Parents are ill equipped to assess the nature of the risk facing a child? Isn’t that what parenting is all about? When I see a parent reading the ingredients on a box in the supermarket with a toddler in the cart is the parent doing that to have something to talk about that night?

The court then stated:

By signing a preinjury waiver, a parent purports to agree in advance to bear the financial burden of providing for her child in the event the child is injured by a tortfeasor’s negligence. Sometimes parents are not willing or able to perform such commitments after an injury occurs. [Emphasis added]

The court followed that statement with:

If parents fail to provide for the needs of their injured children, and the preinjury waiver in favor of the tortfeasor is enforced, financial demands may be made on the public fisc to cover the cost of care.

So the potential risk to the coffers of the State of Iowa is greater than the need to be a responsible parent. The court sent the case back to the trial court for trial.

So? Summary of the case

There were several issues that this court ignored in favor of getting to the conclusion it wanted to reach. The releases, two of them, were poorly written and did not provide any information as to what the risks of the trip were. The releases appear to be set out in full in the decision which is below.

This case was not over after this decision. The plaintiff is a fourteen year old girl who was hit by a car crossing the street. There is probably a great assumption of the risk defense that would either significantly lower the damages or possibly allow the University/State to win. If this case is not settled after this decision, then there is a significant issue at trail as to whether the child assumed the risk of the injury.

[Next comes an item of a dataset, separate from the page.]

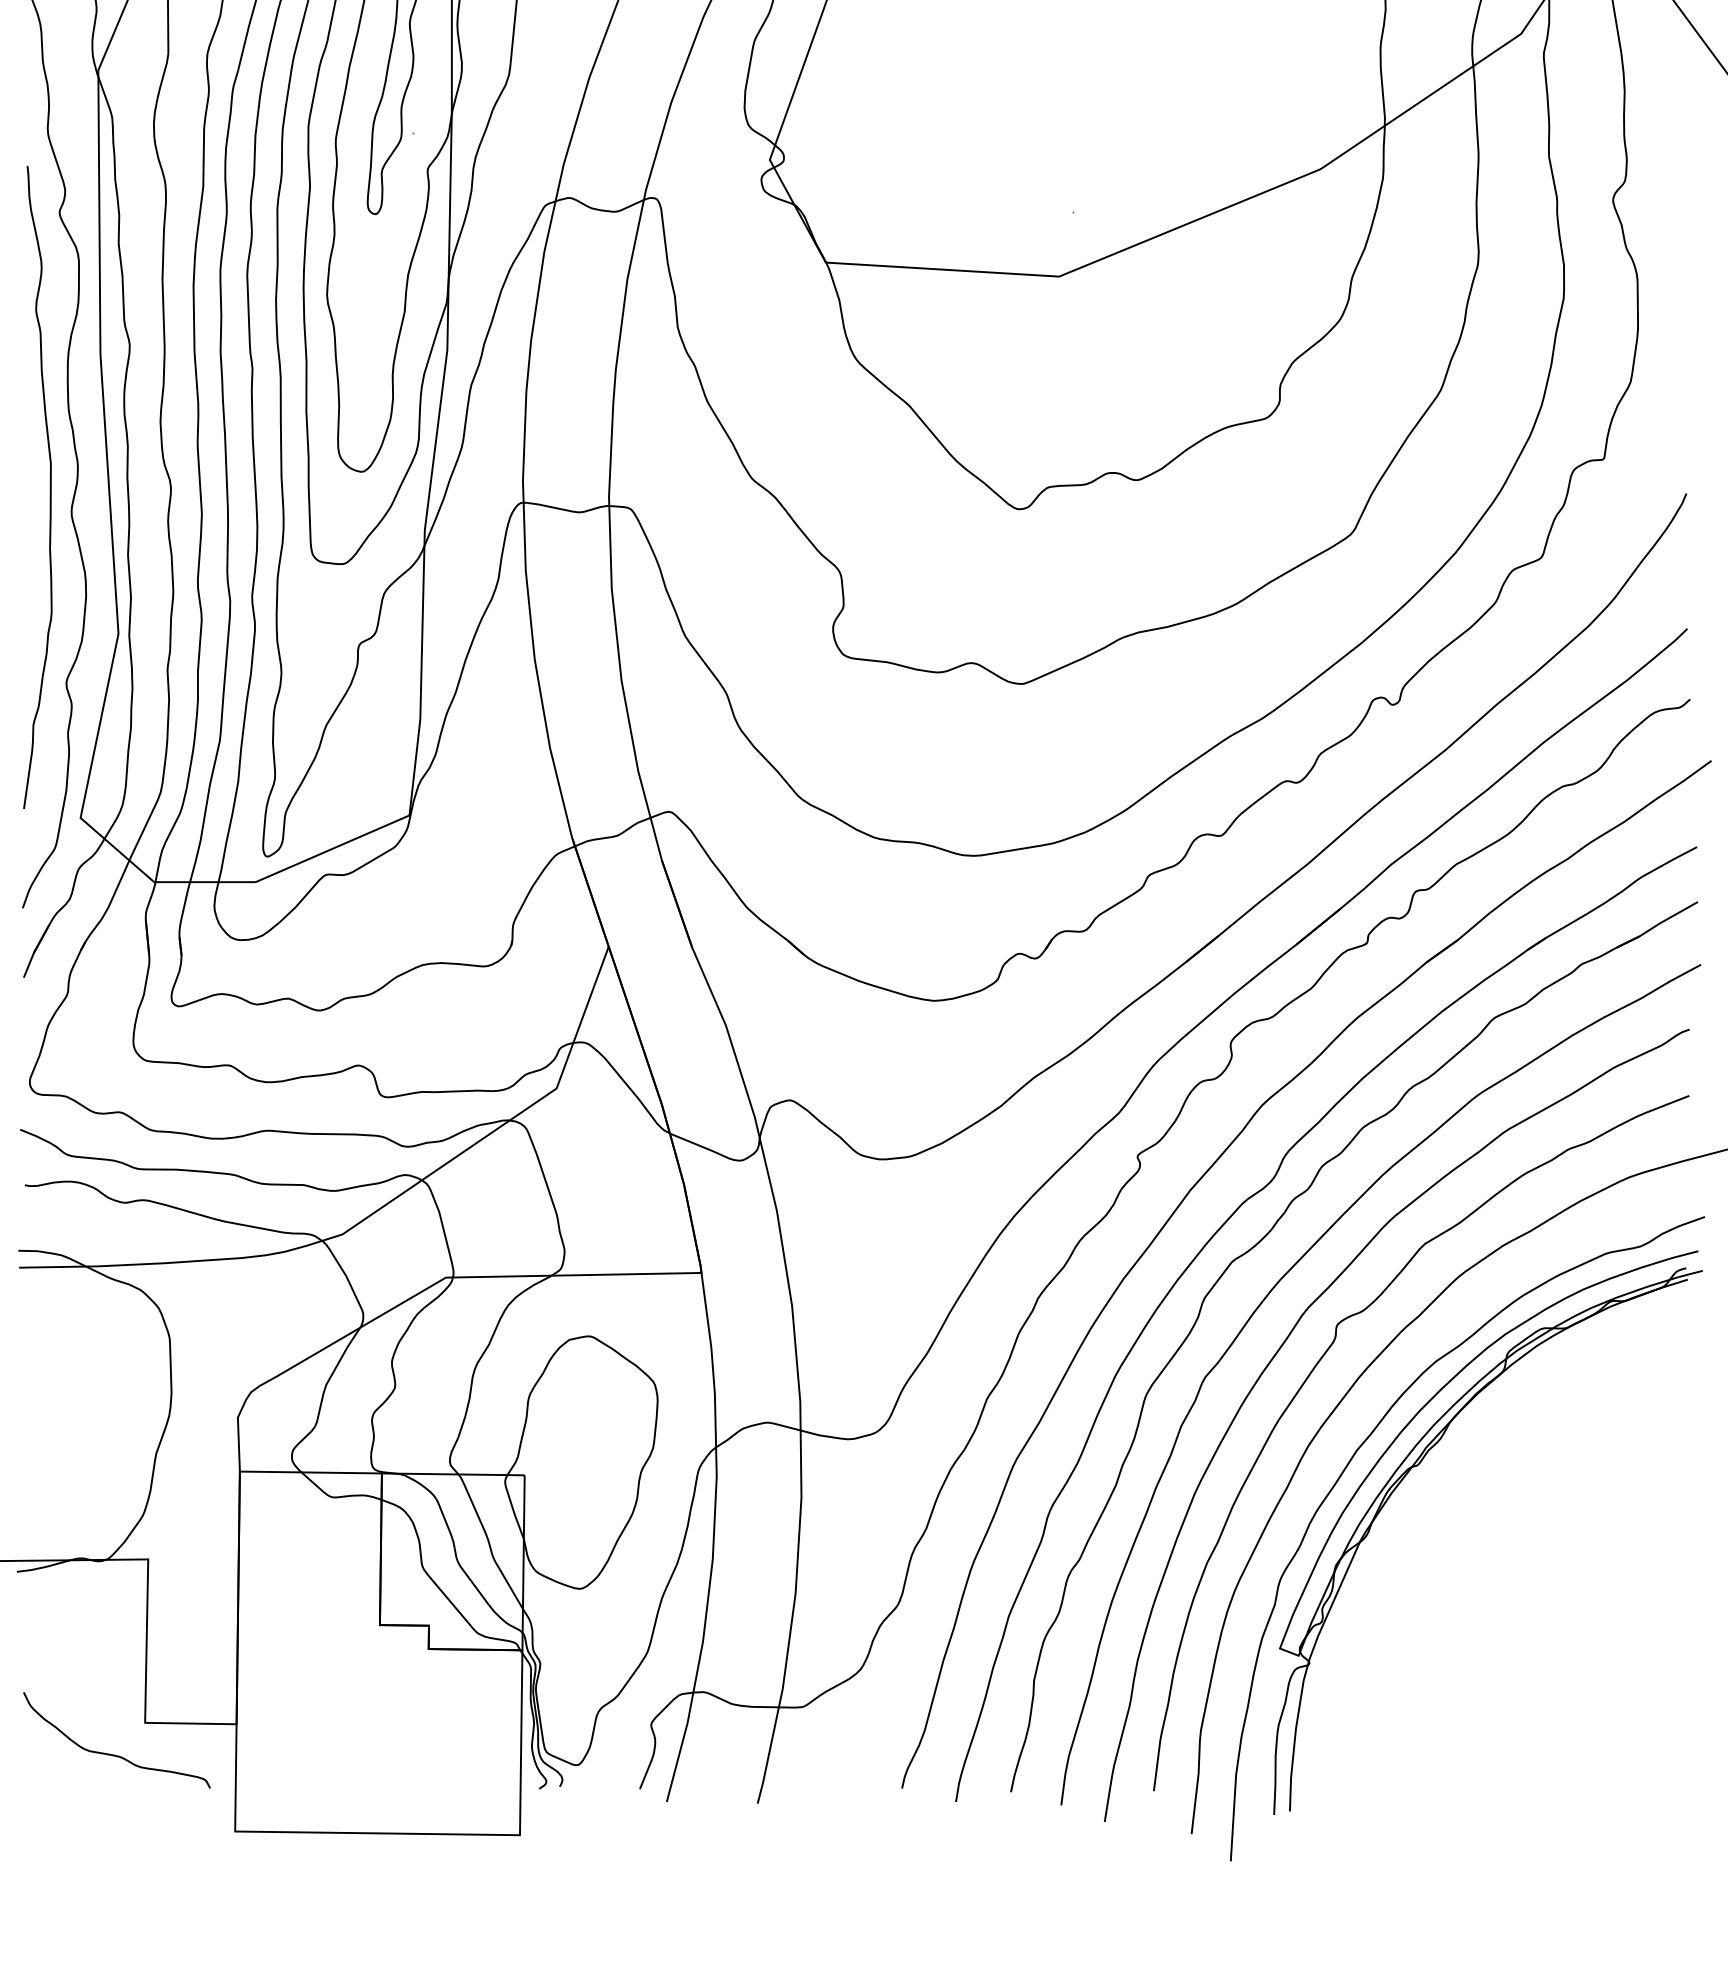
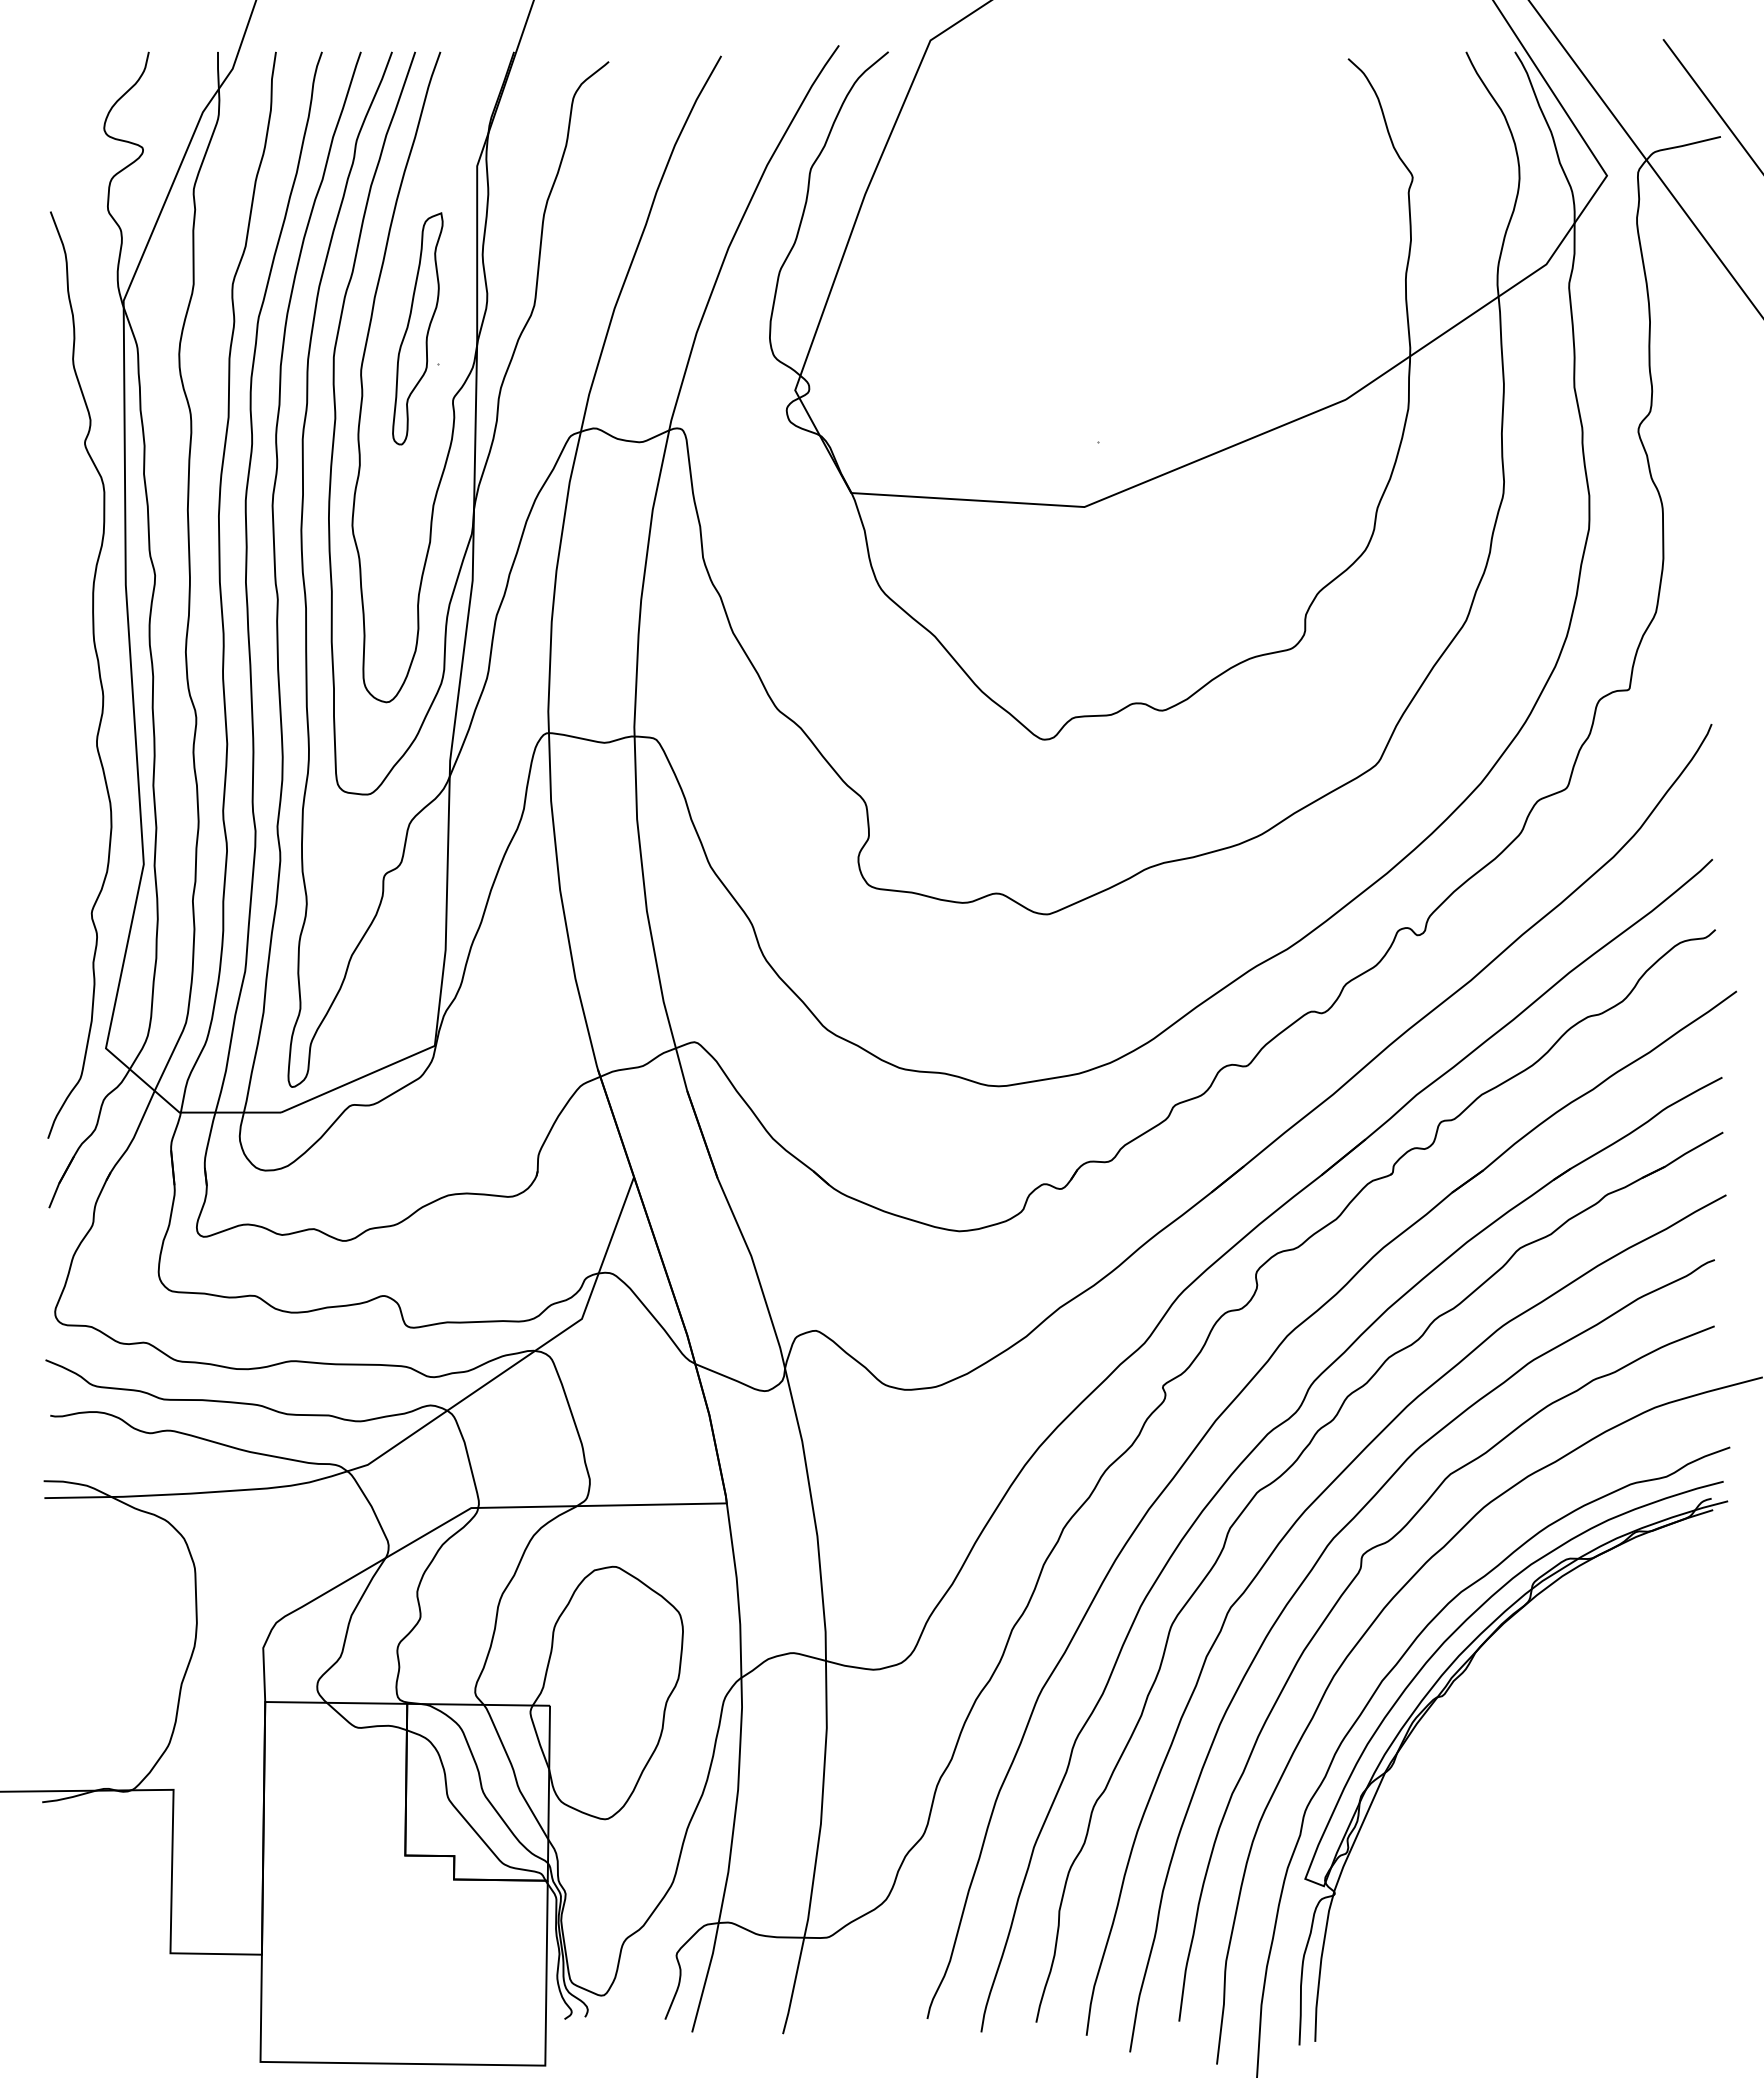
curve: (50, 487) -> (75, 717), removed
curve: (113, 1754) -> (138, 1984), removed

However, Iowa, with this decision falls into the category where any organization or group dealing with kids must do so very carefully. Any child without health insurance is going to look for ways to pay the bills. Any child with insurance will have an insurance company looking for reimbursement for their losses because of the injuries.

So Now What?

Isn’t that another issue that parents are tasked with? What role is a parent going to play in the future based on the reasoning of the Iowa court? It seems that what the child is going to wear to school will be the limit. If the parent is presented with the proper information the parent should decide whether the financial risks and their resources are adequate to deal with the issues. If the parent is not presented with the proper information is it not the parent’s responsibility to study and find out what those risks are?

Youth organizations and youth group’s sole chance it to have a bill passed in the Iowa legislature that over turns this decision.